(УСЛОВИЯ ЗАДАНИЯ)
(a) Выпишите из текста о Климычеве весь отрывок от слов «Именно в них» вплоть до слов «увлекают и завораживают.» включительно.
(b) Напишите продолжение текста о творчестве Климычева, начав сразу после его последнего предложения.

Поэзия стала для Климычева делом задушевным и, как он считал тогда, единственным главным. Первый сборник стихов «Красные тюльпаны» (1958) вышел еще в Ашхабаде, а в «Сибирских огнях» в 1961 г. — появилась подборка его стихов. Дебют совпал с космическим дебютом Юрия Гагарина; это станет хорошим знаком для начала долгого, более чем 50-летнего сотрудничества Климычева с нашим журналом. В 1977 г. в Новосибирске выйдет, хотя и с большим опозданием, его первая книга «Тихий свет»: «тихая» таежная лирика, миниатюры с эпическим замахом, заметки корреспондента, дневниковые исповеди. Известный поэт Н. Старшинов писал, что «наивысшее достоинство» стихов Климычева в том «внутреннем свете, который они несут читателю», несмотря на то, что автор — «человек, хлебнувший горя в детстве». В предисловии к первой московской книге «В час зари» (1980) он был назван «сложившимся интересным поэтом».

В 80-е годы у Климычева-поэта выйдут еще шесть книг, но в эти же годы родится и Климычев-прозаик, которого ждет большое будущее. В 1981 г. в Новосибирске выйдет книга «Часы деревянные с боем». «Повесть для среднего школьного возраста», как значилось в аннотации, потенциально была совсем не детской. Это почувствовал земляк писателя Э. Бурмакин, предположивший в рецензии на книгу, что у Климычева «остался в запасе немалый жизненный материал». Соединив этот «материал», свою «историю» с историей отечественной и сибирской, Климычев и напишет, начиная с 90-х годов, целую серию романов особого жанра — авантюрно-исторических, многоплановых и многогеройных, чем-то неуловимо перекликающихся с томскими, автобиографическими. Их можно найти в журнале «Сибирские огни»: в начале 2000-х подряд опубликованы романы «Кавалер Девильнев», о томском градоначальнике XVIII века, и «Надену я черную шляпу…», о писателе с говорящей фамилией «Глебычев», чуть позже — «Прощаль», о Томске начала XX в.

Именно в них — а были еще «Любовь и гнев вора Подреза», «Странные приключения скромного томича», «Томские тайны» («Корона скифа») — рождается тот неповторимый климычевский стиль, который делает его романы грандиозными авантюрами в старинном (фольклорном или даже средневековом) значении слова. В этих романах писатель собирает дружный ансамбль персонажей, порой весьма причудливых, вроде «синьора Бо-Бо», поющего в автобусах арии из опер («Надену я…») или Аркашки Папафилова, вора по рождению и убеждению; в одном романном пространстве — купцы и университетские профессора, Г. Потанин и Вяч. Шишков («Прощаль»). В самодвижущемся механизме этих романов много деталей — подробностей из быта эпохи, жизни людей больших и малых, но в них не тонешь. Потому что все тут работает слаженно и бесперебойно, перипетии увлекают и завораживают.

(ИСХОДНЫЕ МАТЕРИАЛЫ)

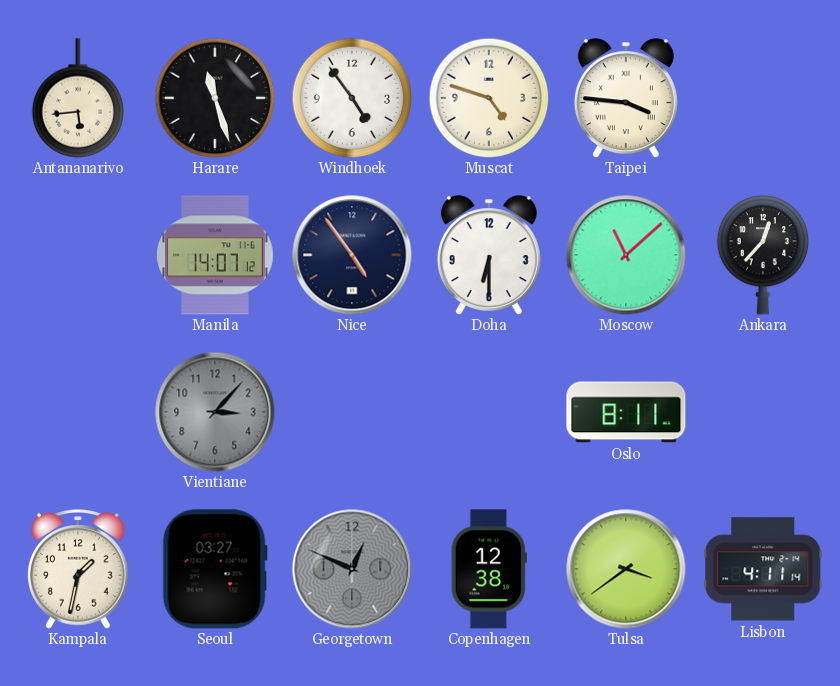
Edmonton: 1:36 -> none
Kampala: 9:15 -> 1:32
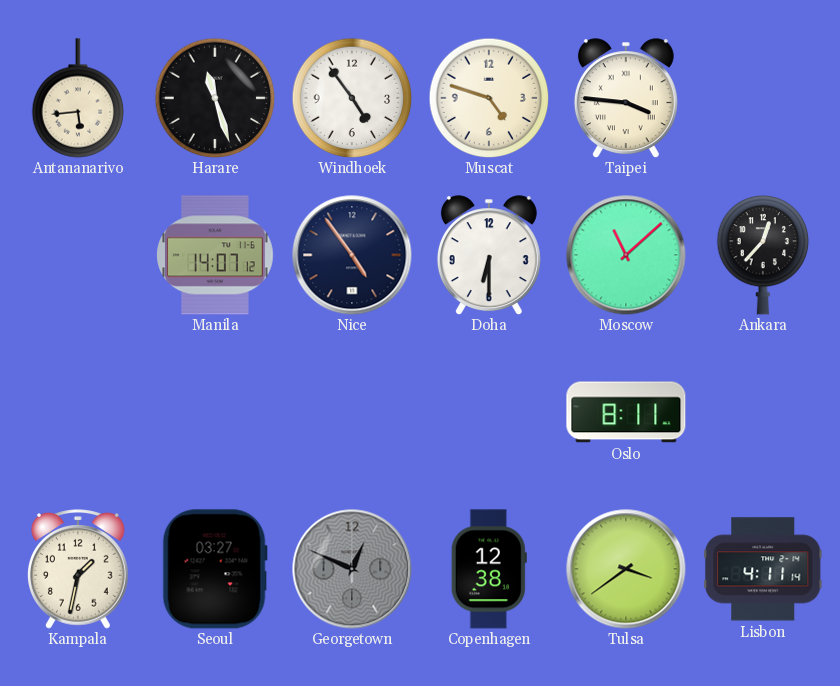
Vientiane: 3:07 -> none
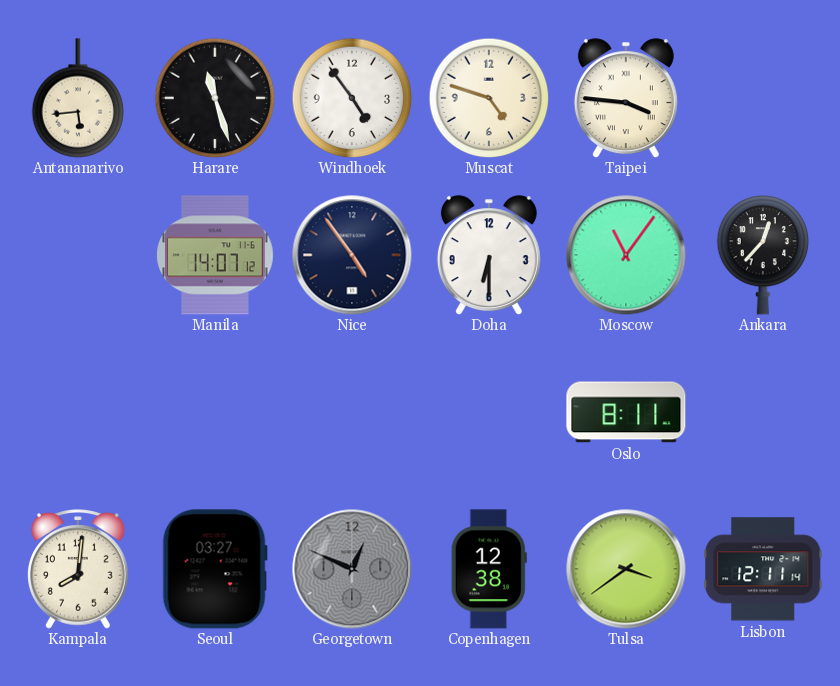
Moscow: 11:08 -> 11:06
Kampala: 1:32 -> 8:01
Lisbon: 4:11 -> 12:11
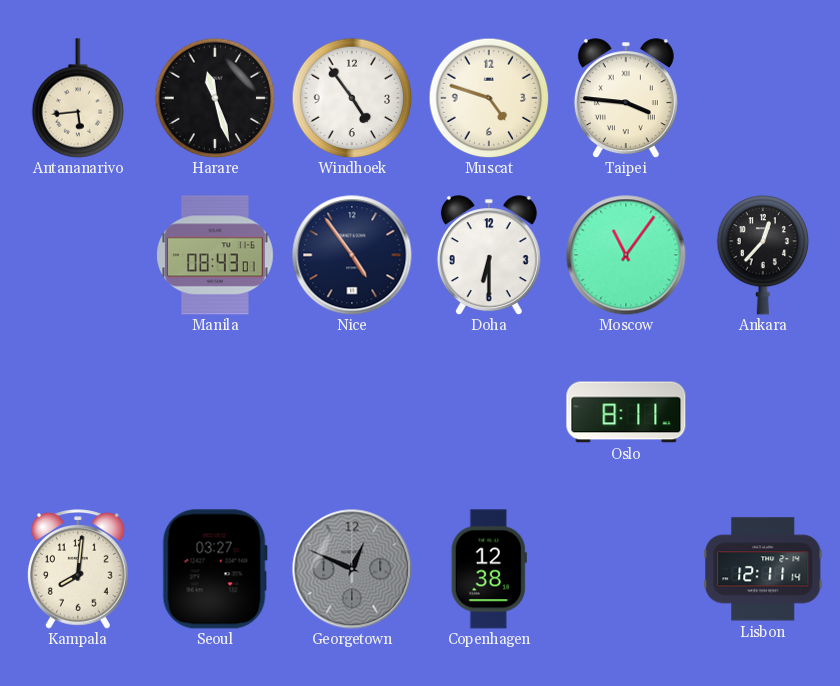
Manila: 14:07 -> 08:43
Tulsa: 3:39 -> none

(СПИСОК ОТВЕТОВ)
(a)
Именно в них — а были еще «Любовь и гнев вора Подреза», «Странные приключения скромного томича», «Томские тайны» («Корона скифа») — рождается тот неповторимый климычевский стиль, который делает его романы грандиозными авантюрами в старинном (фольклорном или даже средневековом) значении слова. В этих романах писатель собирает дружный ансамбль персонажей, порой весьма причудливых, вроде «синьора Бо-Бо», поющего в автобусах арии из опер («Надену я…») или Аркашки Папафилова, вора по рождению и убеждению; в одном романном пространстве — купцы и университетские профессора, Г. Потанин и Вяч. Шишков («Прощаль»). В самодвижущемся механизме этих романов много деталей — подробностей из быта эпохи, жизни людей больших и малых, но в них не тонешь. Потому что все тут работает слаженно и бесперебойно, перипетии увлекают и завораживают.

(b)
Не всем, однако, по нраву пришелся этот завораживающий авантюризм романов Климычева. Писали, что он «героизирует авантюристов, людей без чести и совести», что его главный герой — «никакой человек, маргинал», а идеологией таких романов является отсутствие «грани между забавным и отталкивающим, между исторической явью и фантазией», «неуважительное отношение к истории, характерное для эпохи постмодерна». С этой, «традиционалистской», консервативной точки зрения Климычев, конечно, весьма уязвим. Но чего у него не отнять, так это мощной энергетики, динамичности повествования, где положительное и отрицательное, плохое и хорошее слиты так нераздельно, как это бывает только в жизни. Как в сибирской литературе вообще, которую подчас действительно трудно понять, втиснув в «направленческие» рамки реализма, постмодернизма, «грубого натурализма» или утопизма. Еще в 20-е гг. лучший критик эпохи А. Воронский, прочитав прозу одного сибиряка, удивлялся: «Не пойму, что это у вас такое — реализм не реализм… не пойму…». Да и милые сердцу томских «традиционалистов» Г. Гребенщиков или Вяч. Шишков тоже ведь не без греха: первый, можно сказать, героизировал разбойника в своей поэме в прозе «Былина о Микуле Буяновиче», второй — «красного бандита» Рогова в «Ватаге». Может быть, поэтому у Климычева появился роман «Поцелуй Даздрапермы» (2007), словно в укор землякам: главный его герой писатель Мамичев, руководитель лит. кружка, учит людей поэзии как «науке любви», а не вражды или предвзятости. Не так ли и М. Булгаков отнесся к Москве в своем «Мастере и Маргарите», насылая на нее погромщиков, но и воспевая ее?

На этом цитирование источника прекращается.